The Georgia Supreme Court took a tour through Apex doctrine case law.  The bad news is that the court “decline[d] to adopt any version of the apex doctrine that shifts the burden to the party seeking discovery.”  But general principles of Georgia discovery law can get pretty close to the Apex doctrine. The rule is that “a court must consider whether the deposition of a particular individual would cause ‘annoyance, embarrassment, oppression, or undue burden or expense’ based on, for example, that person’s scheduling demands or responsibilities and lack of relevant or unique personal knowledge that is not available from other sources.”  At the same time, high-ranking executives are not immune from depositions solely “by virtue of the positions they hold or the size of the organizations they lead.”  Thus, the Georgia Supreme Court rejected any sort of bright line rule.  If you think a bright line rule is necessary, and that a messy case-by-case analysis will be inefficient and inconsistently executed, the Georgia Supreme Court’s message to aggrieved parties is petition the Georgia General Assembly for a change in the law.

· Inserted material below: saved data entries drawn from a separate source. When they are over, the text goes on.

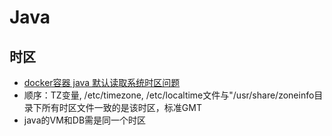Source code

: # Java

## 时区
* [docker容器 java 默认读取系统时区问题](https://blog.csdn.net/SoberChina/article/details/84849860)
* 顺序：TZ变量, /etc/timezone, /etc/localtime文件与"/usr/share/zoneinfo目录下所有时区文件一致的是该时区，标准GMT
* java的VM和DB需是同一个时区
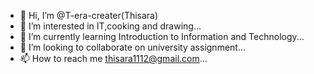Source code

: - 👋 Hi, I’m @T-era-creater(Thisara)
- 👀 I’m interested in IT,cooking and drawing...
- 🌱 I’m currently learning Introduction to Information and Technology...
- 💞️ I’m looking to collaborate on university assignment...
- 📫 How to reach me thisara1112@gmail.com...

<!---
T-era-creater/T-era-creater is a ✨ special ✨ repository because its `README.md` (this file) appears on your GitHub profile.
You can click the Preview link to take a look at your changes.
--->

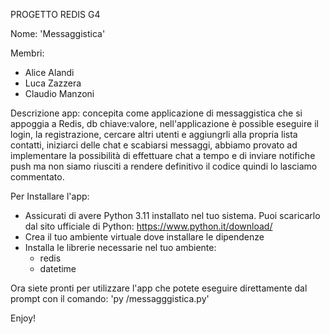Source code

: PROGETTO REDIS G4

Nome: 'Messaggistica'

Membri:
- Alice Alandi
- Luca Zazzera
- Claudio Manzoni

Descrizione app:
concepita come applicazione di messaggistica che si appoggia a Redis, db chiave:valore, nell'applicazione è possible eseguire il login, la registrazione, cercare altri utenti e aggiungrli alla propria lista contatti, iniziarci delle chat e scabiarsi messaggi, abbiamo provato ad implementare la possibilità di effettuare chat a tempo e di inviare notifiche push ma non siamo riusciti a rendere definitivo il codice quindi lo lasciamo commentato.

Per Installare l'app:
- Assicurati di avere Python 3.11 installato nel tuo sistema. Puoi scaricarlo dal sito ufficiale di Python: https://www.python.it/download/
- Crea il tuo ambiente virtuale dove installare le dipendenze
- Installa le librerie necessarie nel tuo ambiente:
  - redis
  - datetime

Ora siete pronti per utilizzare l'app che potete eseguire direttamente dal prompt con il comando: 'py <percorsofile>/messagggistica.py'

Enjoy!
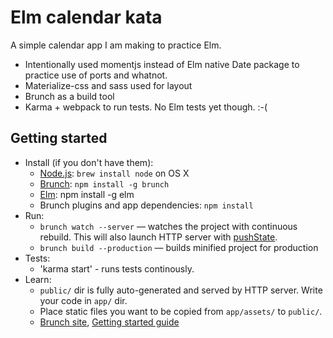 # Elm calendar kata

A simple calendar app I am making to practice Elm.

* Intentionally used momentjs instead of Elm native Date package to practice use of ports and whatnot.
* Materialize-css and sass used for layout
* Brunch as a build tool
* Karma + webpack to run tests. No Elm tests yet though. :-(

## Getting started
* Install (if you don't have them):
    * [Node.js](http://nodejs.org): `brew install node` on OS X
    * [Brunch](http://brunch.io): `npm install -g brunch`
    * [Elm](http://elm-lang.org): npm install -g elm
    * Brunch plugins and app dependencies: `npm install`
* Run:
    * `brunch watch --server` — watches the project with continuous rebuild. This will also launch HTTP server with [pushState](https://developer.mozilla.org/en-US/docs/Web/Guide/API/DOM/Manipulating_the_browser_history).
    * `brunch build --production` — builds minified project for production
* Tests: 
   * 'karma start' - runs tests continously. 
* Learn:
    * `public/` dir is fully auto-generated and served by HTTP server.  Write your code in `app/` dir.
    * Place static files you want to be copied from `app/assets/` to `public/`.
    * [Brunch site](http://brunch.io), [Getting started guide](https://github.com/brunch/brunch-guide#readme)
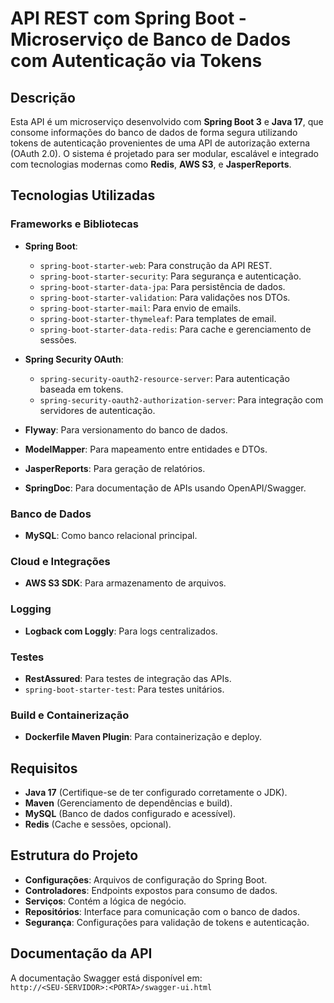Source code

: # API REST com Spring Boot - Microserviço de Banco de Dados com Autenticação via Tokens

## Descrição

Esta API é um microserviço desenvolvido com **Spring Boot 3** e **Java 17**, que consome informações do banco de dados de forma segura utilizando tokens de autenticação provenientes de uma API de autorização externa (OAuth 2.0). O sistema é projetado para ser modular, escalável e integrado com tecnologias modernas como **Redis**, **AWS S3**, e **JasperReports**.

## Tecnologias Utilizadas

### Frameworks e Bibliotecas
- **Spring Boot**:
  - `spring-boot-starter-web`: Para construção da API REST.
  - `spring-boot-starter-security`: Para segurança e autenticação.
  - `spring-boot-starter-data-jpa`: Para persistência de dados.
  - `spring-boot-starter-validation`: Para validações nos DTOs.
  - `spring-boot-starter-mail`: Para envio de emails.
  - `spring-boot-starter-thymeleaf`: Para templates de email.
  - `spring-boot-starter-data-redis`: Para cache e gerenciamento de sessões.

- **Spring Security OAuth**:
  - `spring-security-oauth2-resource-server`: Para autenticação baseada em tokens.
  - `spring-security-oauth2-authorization-server`: Para integração com servidores de autenticação.

- **Flyway**: Para versionamento do banco de dados.

- **ModelMapper**: Para mapeamento entre entidades e DTOs.

- **JasperReports**: Para geração de relatórios.

- **SpringDoc**: Para documentação de APIs usando OpenAPI/Swagger.

### Banco de Dados
- **MySQL**: Como banco relacional principal.

### Cloud e Integrações
- **AWS S3 SDK**: Para armazenamento de arquivos.

### Logging
- **Logback com Loggly**: Para logs centralizados.

### Testes
- **RestAssured**: Para testes de integração das APIs.
- `spring-boot-starter-test`: Para testes unitários.

### Build e Containerização
- **Dockerfile Maven Plugin**: Para containerização e deploy.

## Requisitos

- **Java 17** (Certifique-se de ter configurado corretamente o JDK).
- **Maven** (Gerenciamento de dependências e build).
- **MySQL** (Banco de dados configurado e acessível).
- **Redis** (Cache e sessões, opcional).

## Estrutura do Projeto

- **Configurações**: Arquivos de configuração do Spring Boot.
- **Controladores**: Endpoints expostos para consumo de dados.
- **Serviços**: Contém a lógica de negócio.
- **Repositórios**: Interface para comunicação com o banco de dados.
- **Segurança**: Configurações para validação de tokens e autenticação.

## Documentação da API

A documentação Swagger está disponível em:  
`http://<SEU-SERVIDOR>:<PORTA>/swagger-ui.html`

Turning to the particulars of the wrongful death case, the Georgia Supreme Court held that the trial court was correct in rejecting the Apex Doctrine.  But the Supreme Court also held that the trial court was incorrect in conditioning a protective order upon a showing that bad faith or harassment motivates the request for the deposition.  The Georgia discovery statute makes clear that issuance of a protective order depends “on the effect the proposed discovery would have on the party from whom the discovery is sought, not the intent or motivations of the requesting party.”  Thus, the Supreme Court overturned the trial court’s denial of the protective order and remanded for proper weighing of the factors supporting and countering the deposition.  The Supreme Court also disagreed with the suggestion by the Court of Appeals that relevance was the only relevant consideration and that GM’s Apex arguments could be ignored.  Rather, the Supreme Court instructed that the trial court must determine whether the movant demonstrated annoyance, embarrassment, oppression, or undue burden or expense.  Under that standard, most Apex depositions should be seen as the unnecessary, burdensome exercises that they almost always are.  

The Georgia Supreme Court did not go as far as we’d like.  It did not embrace the Apex Doctrine, but it at least made a polite bow in its direction.